1. What is video mapping?
  2. Video mapping : what is it not?
  3. Words and dates
  4. Video mapping : when did it start and where ?
  5. What are the circumstances in which video mapping appears? Part.1
  6. What are the circumstances in which video mapping appears? Part.2
  7. The prehistory of video mapping
  8. Vjing
  9. Large-scale projection
  10. Large-scale projection around the year 2000
  11. Contemporary arts: the advent of the projector
  12. Site-specific arts: times and places
  13. Hans-Walter Müller: Volux and Topoprojections
  14. 2003: 3minutes² by Electronic Shadow
  15. The history of video mapping computer tools
  16. The history of video mapping computer tools. Part.2
  17. A history of institutionalisation…
  18. Yet another art form?
  19. Video mapping: a narrative
  20. Notes on artists

2003: 3min2 by Electronic Shadow


Yacine Aït Kaci, a multimedia creator born in Paris in 1973, and Naziha Mestaoui, an architect by training, born in Brussels in 1975, met in Lille, during the FIFI (International Internet Film Festival) in 2000. This encounter seems allegorical: video mapping is an alliance between arts of the image and arts of volume… in the digital era. With a shared belief that changes were imminent in the world at the dawn of this era, Yacine Aït Kaci and Naziha Mestaoui found Electronic Shadow, a hybrid artistic production platform that mixes architecture and digital imagery. They experiment with the projection of anamorphic images using software such as Photoshop, in volumes (on a human scale), by taking account of depth. In 2003, Electronic Shadow files a patent for the ‘space/image production system’ developed through three years of experimentation and sharing of expertise. This patent, entitled “system for the projection of a sequence of images onto a volume” is now in the public domain. Electronic Shadow's statement piece, 3min², is presented at the 2003 Nuit Blanche, in Paris.
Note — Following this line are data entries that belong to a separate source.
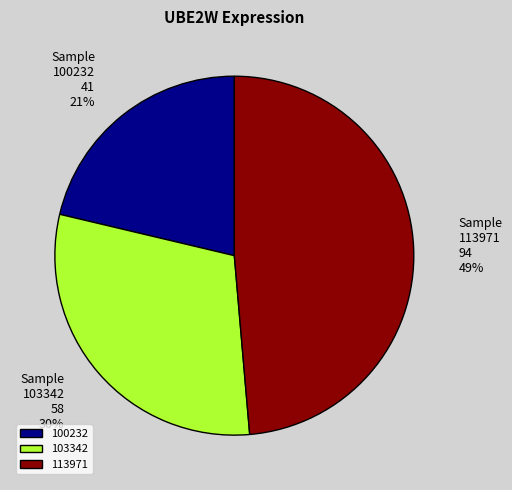

To the nearest percent, what is the average slice percentage?

33%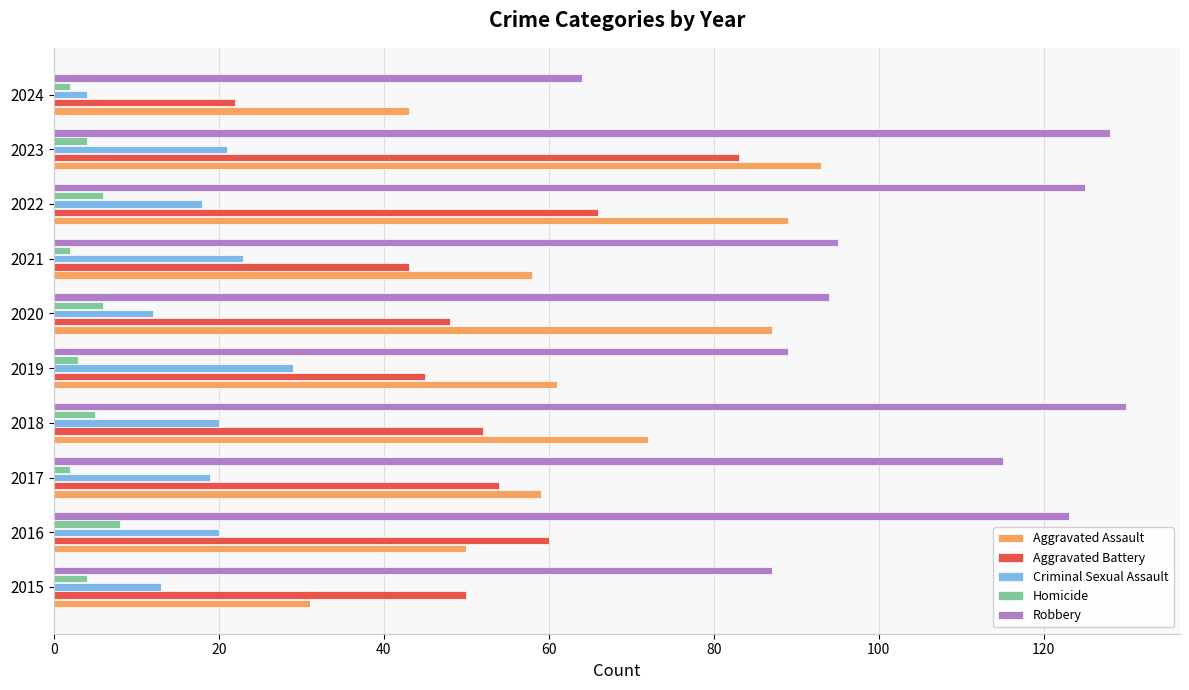

What is the difference between the highest and lowest values at 2020?

88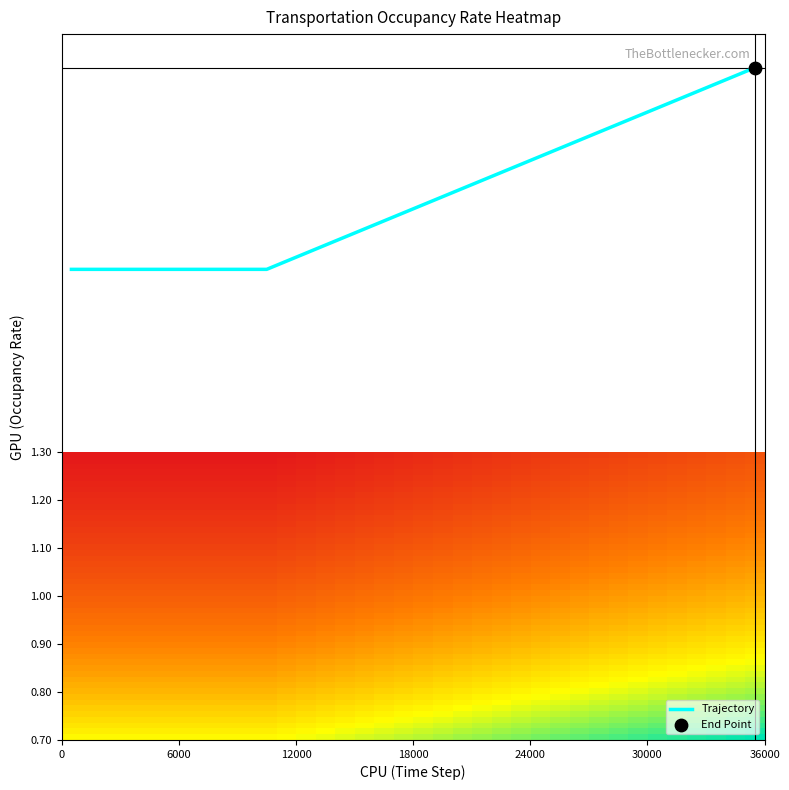

What is the difference between the maximum and minimum values?

0.4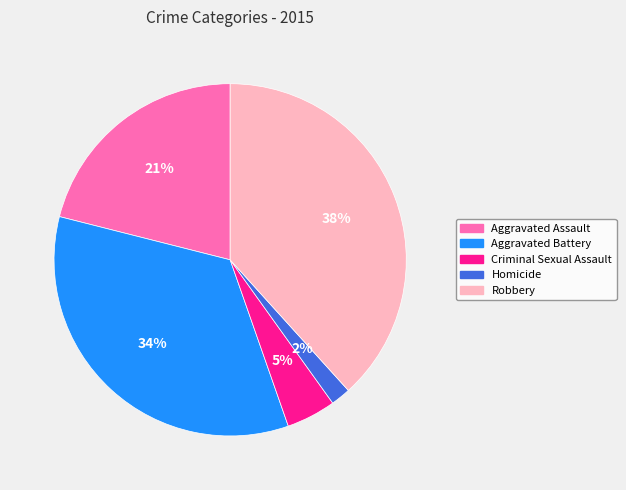

Approximately how many times larger is the value at Aggravated Battery compared to Robbery?

0.9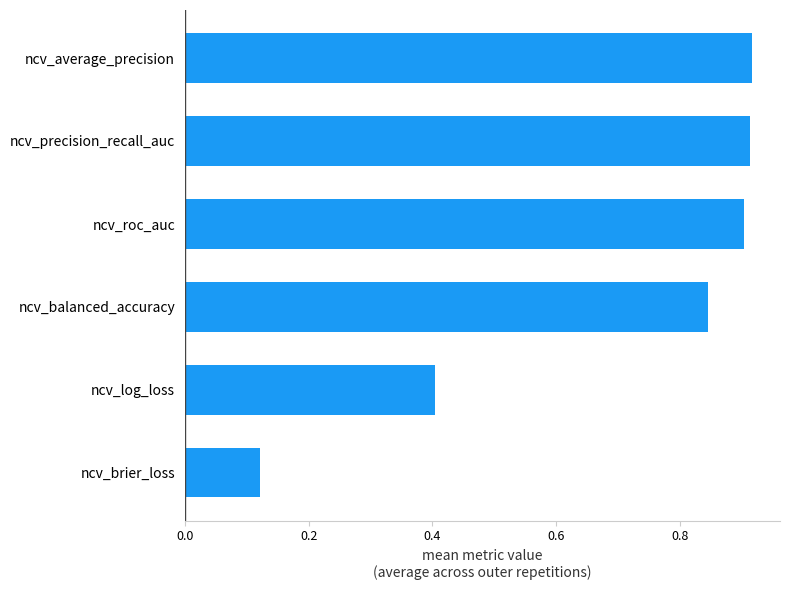

Which category has the lowest value across all series?

ncv_brier_loss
3minutes² from Fondation ELYX on Vimeo.

This is the first video mapping that we have been able to reference in France at this stage. The term “video mapping” is not yet used for this during its presentation to the public. But it soon will be; and it is the same ‘video texture’ (i.e. the same image) which covers the different surfaces of this interior (including the side walls and upper face of the parallelepiped located at the front of the stage, which is horizontal). The video, in this case, is entirely narrative: a man and a woman perform a series of apparently ordinary actions, in a world slightly different from ours (doubtless a utopia, perhaps the near future). It was created using the After Effects software. 3min2 thus required just one 3,500-lumen projector, with a fairly short focal length: the surface to cover with light was fairly large with respect to the confined space within which it was to be installed. It was even necessary to use mirrors, to ensure that the beam of light could be extended and the image might expand. This installation, with the architecture that houses it, was exhibited and recognised at the Ars Electronica Festival in 2004, before claiming the Grand Prize at the Japan Media Art Festival in 2005.